Nusantarakini.com, Jakarta –Ketua Koperasi Pasar HWI Lindeteves Glodok Jakarta, Chandra Suwono, masih prihatin melihat perseteruan WD-40 dengan Get All-40 yang masih berkepanjangan sampai sekarang. Hal ini bermula dari gugatan pembatalan sertifikat Get All-40 oleh WD-40 pada tahun 2015. Dimana dalam persengketaan tersebut, awalnya Get All-40 kalah sampai pada tingkatan Mahkamah Agung (MA), namun akhirnya menang dalam Komisi Banding di HKI.
“Namun Get All-40 berhasil mengambil kembali haknya, melalui Komisi Banding di HKI, dengan diterbitkannya PP 10 tahun 2019, tentang tata cara banding merek di HKI,” terang Chandra dalam keterangannya kepada redaksi, Jakarta, Rabu (17/3/2021).
Menurut Chandra, Get All-40 merasa dirugikan selama beberapa tahun karena terhentinya produksi atas purchase order (PO) pesanan yang sudah diterima. Maka setelah berhasil mengambil kembali haknya, Get All-40 melakukan gugatan ganti rugi di Pengadilan Niaga Jakarta Pusat dengan nomor gugatan 41.

┄┄┄┄┄┄

YANG PERLU DIKERJAKAN:
1. Hitung banyaknya baris dalam catatan di bawah yang memuat kata "roll", lalu tuliskan angkanya saja.
2. Teruskan berita tentang sengketa merek WD-40 dan Get All-40 di atas, dimulai setelah kalimat terakhirnya.

┄┄┄┄┄┄

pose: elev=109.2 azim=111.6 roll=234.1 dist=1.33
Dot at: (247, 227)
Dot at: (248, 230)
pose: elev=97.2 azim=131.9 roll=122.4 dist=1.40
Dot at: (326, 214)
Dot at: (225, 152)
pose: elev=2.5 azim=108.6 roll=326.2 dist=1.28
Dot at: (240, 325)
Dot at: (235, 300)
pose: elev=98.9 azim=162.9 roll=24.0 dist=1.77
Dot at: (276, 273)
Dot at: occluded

┄┄┄┄┄┄

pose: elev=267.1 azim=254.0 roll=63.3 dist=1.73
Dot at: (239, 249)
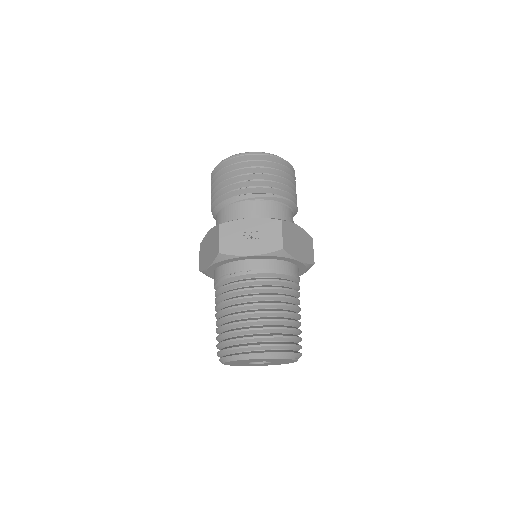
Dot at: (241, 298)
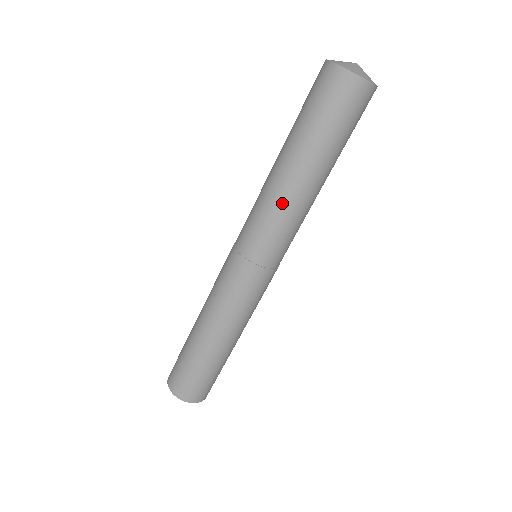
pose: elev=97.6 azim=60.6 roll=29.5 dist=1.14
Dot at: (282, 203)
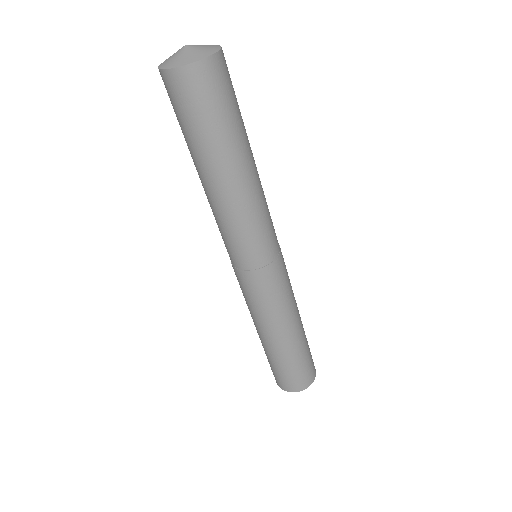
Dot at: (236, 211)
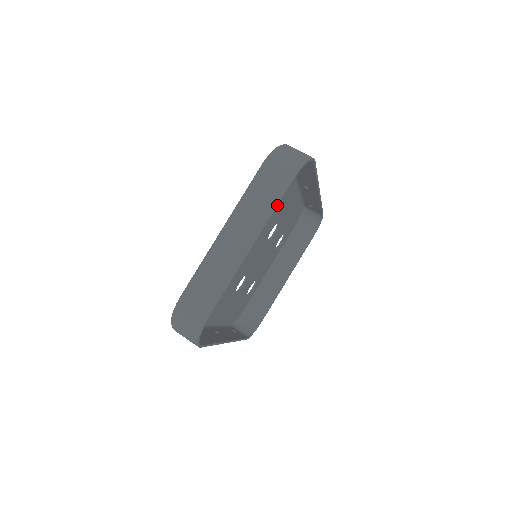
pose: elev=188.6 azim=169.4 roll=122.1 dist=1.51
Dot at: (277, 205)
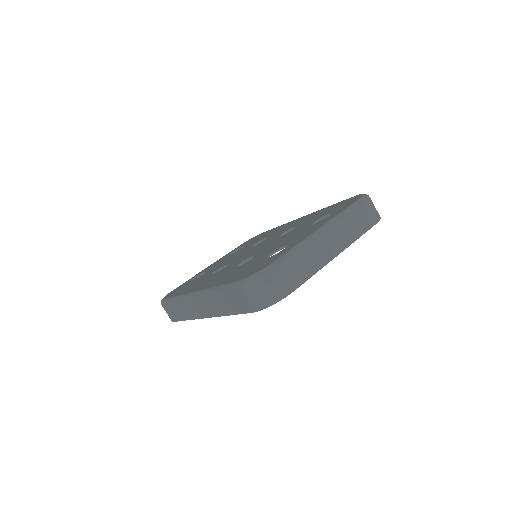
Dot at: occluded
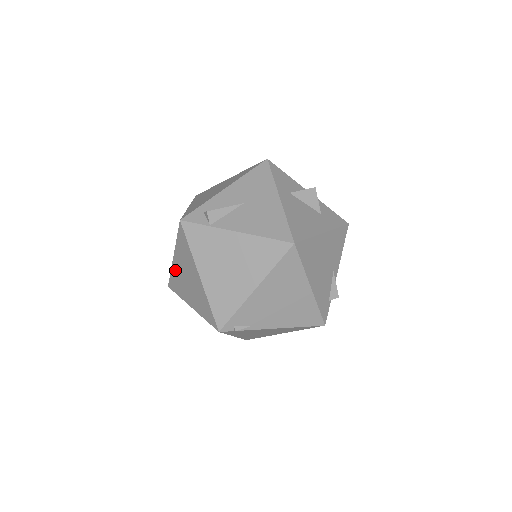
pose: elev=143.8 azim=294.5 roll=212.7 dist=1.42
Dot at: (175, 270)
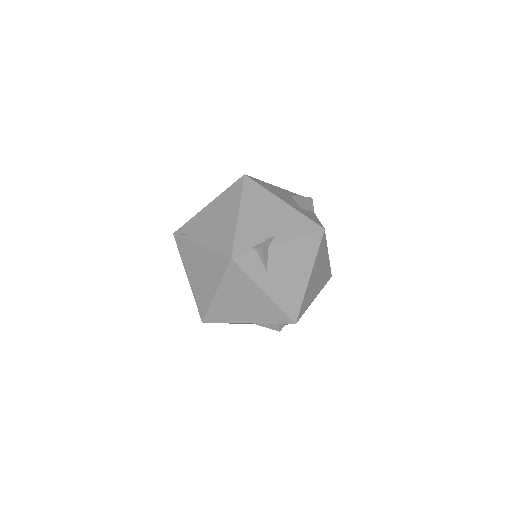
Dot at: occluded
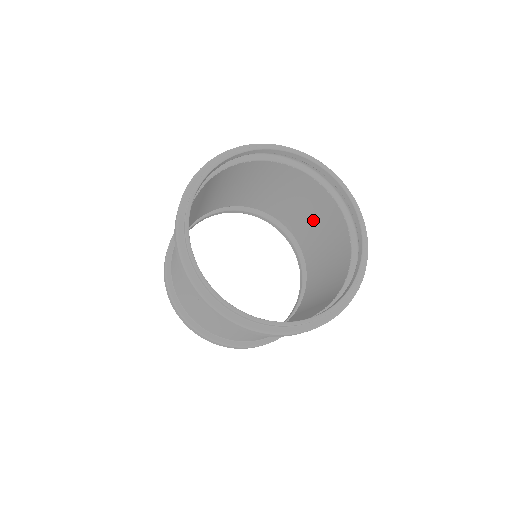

┄┄┄┄┄┄

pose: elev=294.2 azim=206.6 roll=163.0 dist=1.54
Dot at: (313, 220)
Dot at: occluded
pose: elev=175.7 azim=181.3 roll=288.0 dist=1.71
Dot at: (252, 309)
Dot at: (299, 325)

┄┄┄┄┄┄

HASIL YANG DIHARAPKAN:
1. 10

2.
“Gugatan tersebut dilayangkan Agustus tahun 2020 dan dijadwalkan sidang perdananya pada tanggal 6 Januari 2021. Dan di sini nampak sekali arogansi dari pengusaha Amerika WD-40 itu,” jelas Chandra.
“Karena mereka tidak ambil peduli dengan gugatan Get All-40, tidak hadir dalam sidang untuk menjawab gugatan Get All-40, malah seminggu kemudian WD-40 mengugat balik ke Get All-40 untuk membatalkan sertifikat Get All-40,” sambung Chandra penuh keheranan.
Chandra menegaskan bahwa WD-40 jelas sekali melecehkan institusi kehakiman, menciderai hukum Indonesia dengan azas sederhana, cepat dan murah. Karena hukum menjadi rancu dengan adanya satu objek ada dua gugatan dengan para pihak yang sama.
“Sehingga agar supaya tidak terjadi kerancuan dalam hukum, mestinya gugatan WD-40 tidak perlu diterima atau setidak-tidaknya tidak disidangkan, mengingat azas hukum Indonesia yang sederhana, cepat dan murah,” terangnya.
Chandra percaya yang mulia para hakim yang mengadili sengketa ini, dapat mengambil keputusan seadil-adilnya agar dapat memberikan kepastian hukum untuk dunia usaha.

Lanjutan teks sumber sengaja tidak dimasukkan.